The WHO lymphomas classification recognizes two molecular DLBCL subtypes based on the cell of origin: germinal center B-cell-like (GCB) and activated B-cell-like (ABC), also referred to as non-GCB by immunohistochemistry analysis. There was no difference in the frequency of GCB and non-GCB subtypes according to MYC status. An inferior progression-free survival (PFS) was observed for patients treated with rituximab-CHOP chemotherapy who harbored MYC rearrangement compared with those lacking this genetic alteration (66% versus 31%, P = 0.006). Moreover, a worse overall survival was also seen in patients with MYC rearrangements treated with rituximab-CHOP (72% versus 33%, P = 0.016). Multivariate analysis confirmed the importance of MYC rearrangement as a prognostic factor for a worse PFS (hazard ratio 3.28, P = 0.003) and overall survival (hazard ratio 2.98, P = 0.011).

...all patients with DLBCL should undergo FISH or karyotype analysis to determine their MYC status...

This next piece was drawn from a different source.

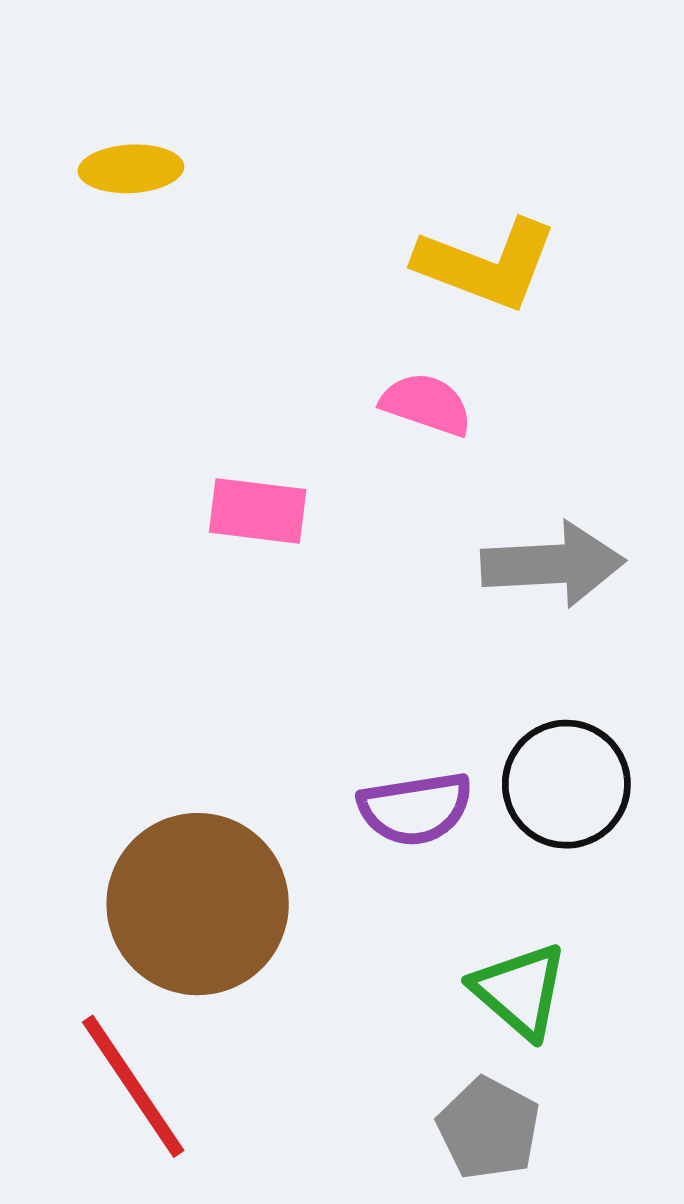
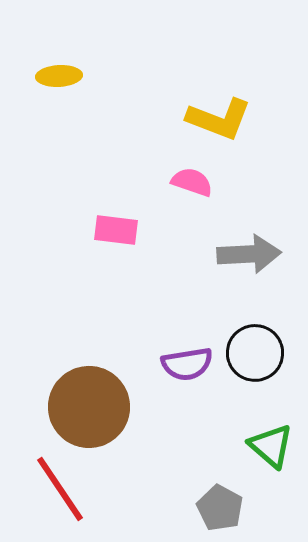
green triangle: (520, 991) -> (271, 446), moved

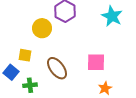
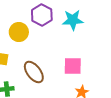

Central nervous system (CNS) relapse was also evaluated and the presence of MYC rearrangement was shown to be predictive of CNS relapse in patients treated with rituximab-CHOP. This correlation was assessed in multivariate analysis and was shown to remain significant after adjusting for the presence of other risk factors such as multiple extranodal sites or testicular involvement.

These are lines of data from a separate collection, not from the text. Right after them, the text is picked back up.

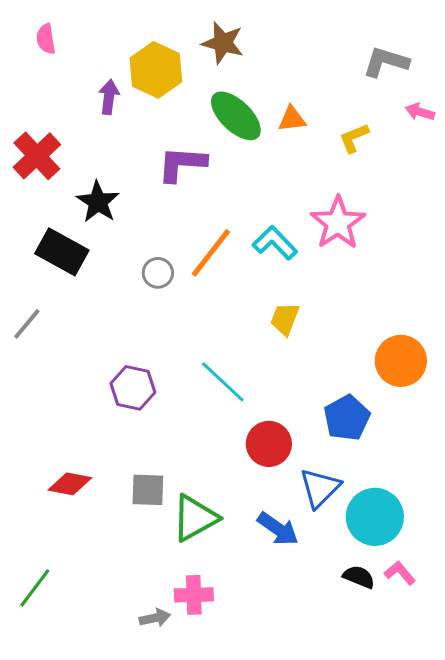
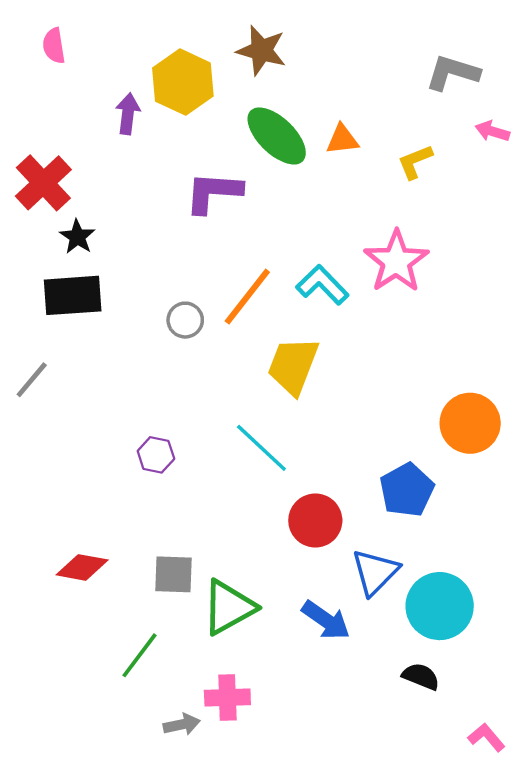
black star: (98, 202) -> (77, 237), moved, size x0.7
black rectangle: (62, 252) -> (73, 295), turned -33
yellow trapezoid: (285, 319) -> (293, 366), moved, size x1.5
purple hexagon: (133, 388) -> (156, 455), size x0.7
pink L-shape: (400, 573) -> (487, 737), moved
green line: (35, 588) -> (140, 655), moved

The researchers comment that the diagnosis of DLBCL with MYC rearrangements is likely to be underappreciated. “Given the lack of defining risk factors, FISH analysis for MYC rearrangements should be performed on all patients with DLBCL.” Since CNS relapse is a known risk factor in patients with Burkitt lymphoma, chemoprophylaxis is usually included in treatment regimens for this disease. As there was an increased risk of CNS relapse in patients with MYC rearrangements treated with rituximab-CHOP, and the worse prognosis in the patients, this study “raises the question as to whether this population should be treated with Burkitt-lymphoma-type regimens” conclude the researchers. Since MYC rearrangements define a subgroup of patients with an increased risk of CNS relapse and are less likely to be cured with rituximab-CHOP chemotherapy, all patients with DLBCL should undergo FISH or karyotype analysis to determine their MYC status, because regimens used for the treatment of Burkitt lymphoma might be more appropriate.